Top of INPUT MATERIAL
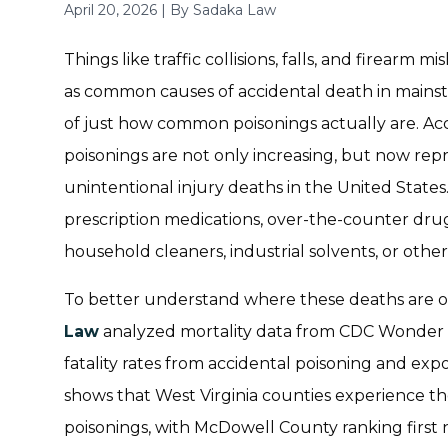
April 20, 2026
|
By
Sadaka Law
Things like traffic collisions, falls, and firearm
as common causes of accidental death in mains
of just how common poisonings actually are. Ac
poisonings are not only increasing, but now rep
unintentional injury deaths in the United Stat
prescription medications, over-the-counter drugs,
household cleaners, industrial solvents, or othe
To better understand where these deaths are oc
Law
analyzed mortality data from CDC Wonder to
fatality rates from accidental poisoning and exp
shows that West Virginia counties experience the
poisonings, with McDowell County ranking first 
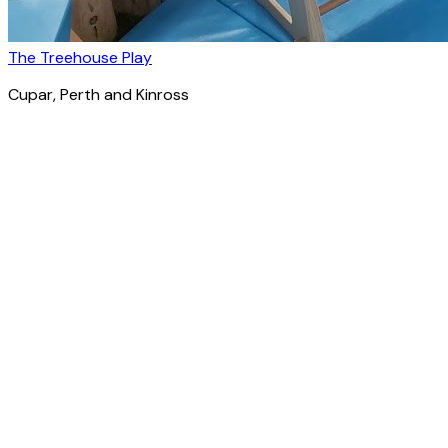
The Treehouse Play
Cupar
, Perth and Kinross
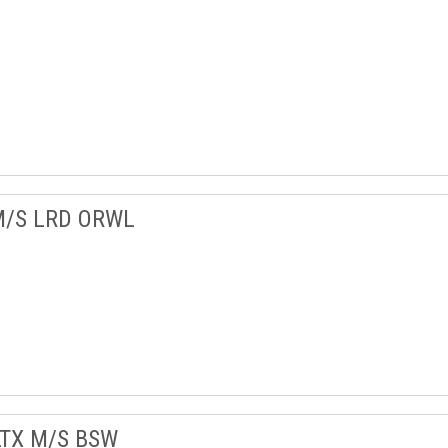
M/S LRD ORWL
LTX M/S BSW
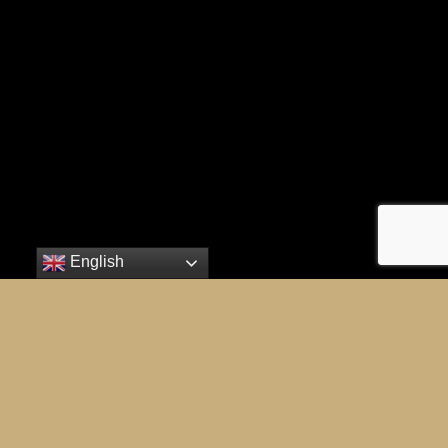
English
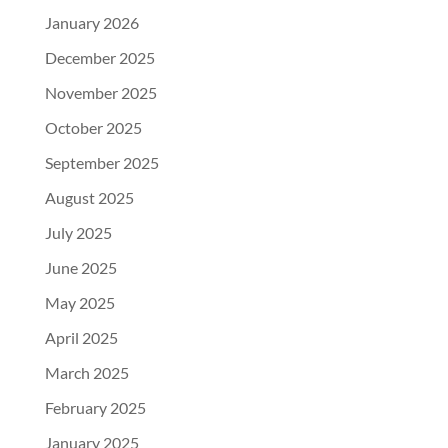
January 2026
December 2025
November 2025
October 2025
September 2025
August 2025
July 2025
June 2025
May 2025
April 2025
March 2025
February 2025
January 2025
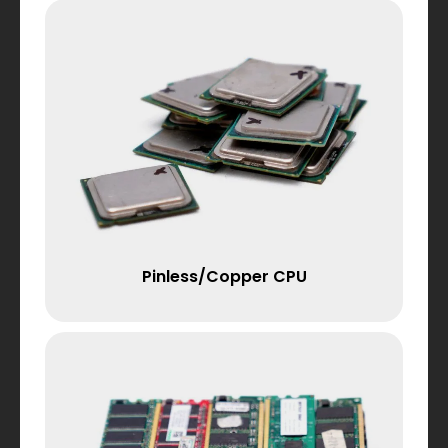
Pinless/Copper CPU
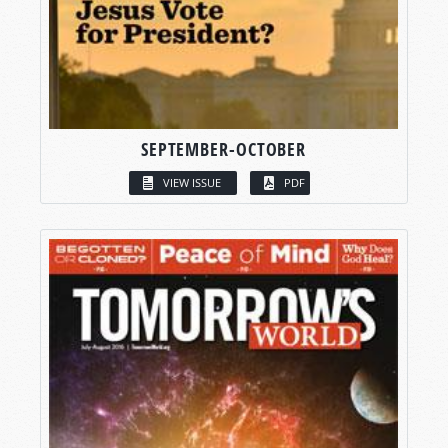
SEPTEMBER-OCTOBER
VIEW ISSUE
PDF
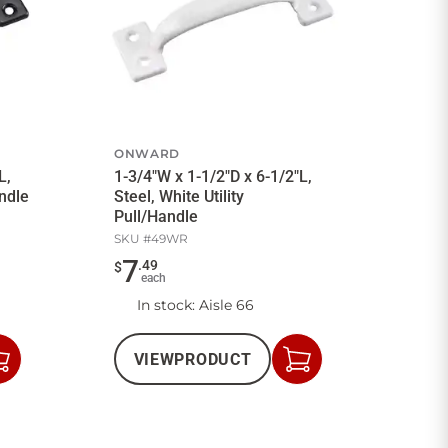
ONWARD
L,
1-3/4"W x 1-1/2"D x 6-1/2"L,
andle
Steel, White Utility
Pull/Handle
SKU #
49WR
7
.
49
$
each
In stock
: Aisle 66
VIEW
PRODUCT
Add
Add
to
to
Cart
Cart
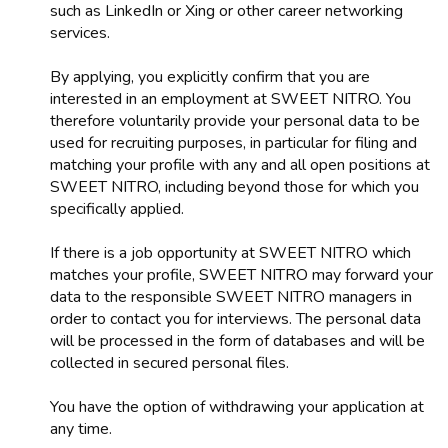
such as LinkedIn or Xing or other career networking
services.
By applying, you explicitly confirm that you are
interested in an employment at SWEET NITRO. You
therefore voluntarily provide your personal data to be
used for recruiting purposes, in particular for filing and
matching your profile with any and all open positions at
SWEET NITRO, including beyond those for which you
specifically applied.
If there is a job opportunity at SWEET NITRO which
matches your profile, SWEET NITRO may forward your
data to the responsible SWEET NITRO managers in
order to contact you for interviews. The personal data
will be processed in the form of databases and will be
collected in secured personal files.
You have the option of withdrawing your application at
any time.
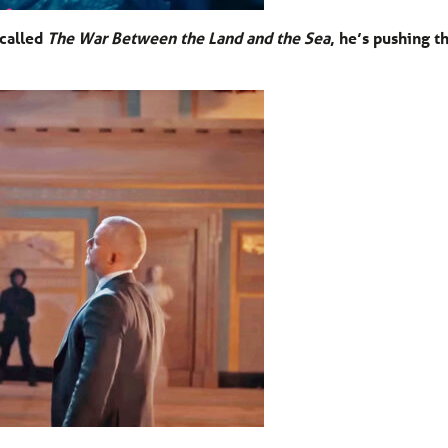
 called
The War Between the Land and the Sea
, he’s pushing t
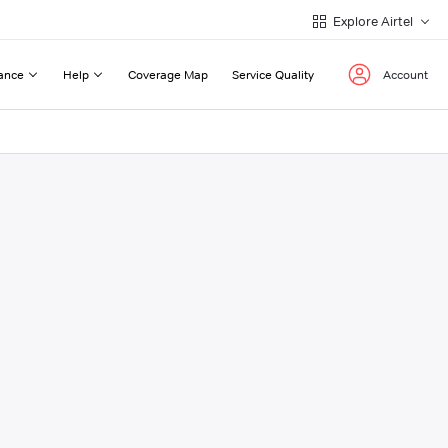
Explore Airtel
ance
Help
Coverage Map
Service Quality
Account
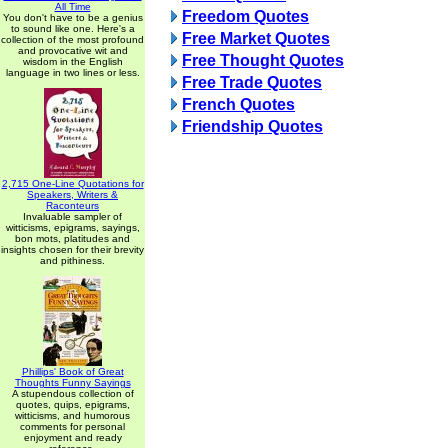
All Time
Freedom Quotes
You don't have to be a genius
to sound like one. Here's a
Free Market Quotes
collection of the most profound
and provocative wit and
Free Thought Quotes
wisdom in the English
language in two lines or less.
Free Trade Quotes
French Quotes
Friendship Quotes
2,715 One-Line Quotations for
Speakers, Writers &
Raconteurs
Invaluable sampler of
witticisms, epigrams, sayings,
bon mots, platitudes and
insights chosen for their brevity
and pithiness.
Phillips' Book of Great
Thoughts Funny Sayings
A stupendous collection of
quotes, quips, epigrams,
witticisms, and humorous
comments for personal
enjoyment and ready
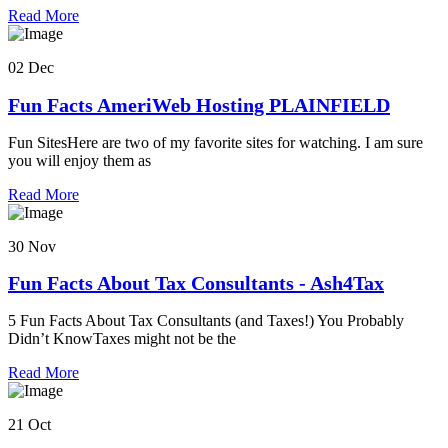
Read More
02 Dec
Fun Facts AmeriWeb Hosting PLAINFIELD
Fun SitesHere are two of my favorite sites for watching. I am sure
you will enjoy them as
Read More
30 Nov
Fun Facts About Tax Consultants - Ash4Tax
5 Fun Facts About Tax Consultants (and Taxes!) You Probably
Didn’t KnowTaxes might not be the
Read More
21 Oct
Bottom of INPUT MATERIAL
### EXERCISE BRIEF
Repeat all of the data above word for word, minus the pictures.

### YOUR SOLUTION
April 20, 2026
|
By
Sadaka Law
Things like traffic collisions, falls, and firearm
as common causes of accidental death in mains
of just how common poisonings actually are. Ac
poisonings are not only increasing, but now rep
unintentional injury deaths in the United Stat
prescription medications, over-the-counter drugs,
household cleaners, industrial solvents, or othe
To better understand where these deaths are oc
Law
analyzed mortality data from CDC Wonder to
fatality rates from accidental poisoning and exp
shows that West Virginia counties experience the
poisonings, with McDowell County ranking first 
The Treehouse Play
Cupar
, Perth and Kinross
M/S LRD ORWL
LTX M/S BSW
English
January 2026
December 2025
November 2025
October 2025
September 2025
August 2025
July 2025
June 2025
May 2025
April 2025
March 2025
February 2025
January 2025
Pinless/Copper CPU
SEPTEMBER-OCTOBER
VIEW ISSUE
PDF
ONWARD
L,
1-3/4"W x 1-1/2"D x 6-1/2"L,
andle
Steel, White Utility
Pull/Handle
SKU #
49WR
7
.
49
$
each
In stock
: Aisle 66
VIEW
PRODUCT
Add
Add
to
to
Cart
Cart
such as LinkedIn or Xing or other career networking
services.
By applying, you explicitly confirm that you are
interested in an employment at SWEET NITRO. You
therefore voluntarily provide your personal data to be
used for recruiting purposes, in particular for filing and
matching your profile with any and all open positions at
SWEET NITRO, including beyond those for which you
specifically applied.
If there is a job opportunity at SWEET NITRO which
matches your profile, SWEET NITRO may forward your
data to the responsible SWEET NITRO managers in
order to contact you for interviews. The personal data
will be processed in the form of databases and will be
collected in secured personal files.
You have the option of withdrawing your application at
any time.
 called
The War Between the Land and the Sea
, he’s pushing t
Explore Airtel
ance
Help
Coverage Map
Service Quality
Account
All Time
Freedom Quotes
You don't have to be a genius
to sound like one. Here's a
Free Market Quotes
collection of the most profound
and provocative wit and
Free Thought Quotes
wisdom in the English
language in two lines or less.
Free Trade Quotes
French Quotes
Friendship Quotes
2,715 One-Line Quotations for
Speakers, Writers &
Raconteurs
Invaluable sampler of
witticisms, epigrams, sayings,
bon mots, platitudes and
insights chosen for their brevity
and pithiness.
Phillips' Book of Great
Thoughts Funny Sayings
A stupendous collection of
quotes, quips, epigrams,
witticisms, and humorous
comments for personal
enjoyment and ready
Read More
02 Dec
Fun Facts AmeriWeb Hosting PLAINFIELD
Fun SitesHere are two of my favorite sites for watching. I am sure
you will enjoy them as
Read More
30 Nov
Fun Facts About Tax Consultants - Ash4Tax
5 Fun Facts About Tax Consultants (and Taxes!) You Probably
Didn’t KnowTaxes might not be the
Read More
21 Oct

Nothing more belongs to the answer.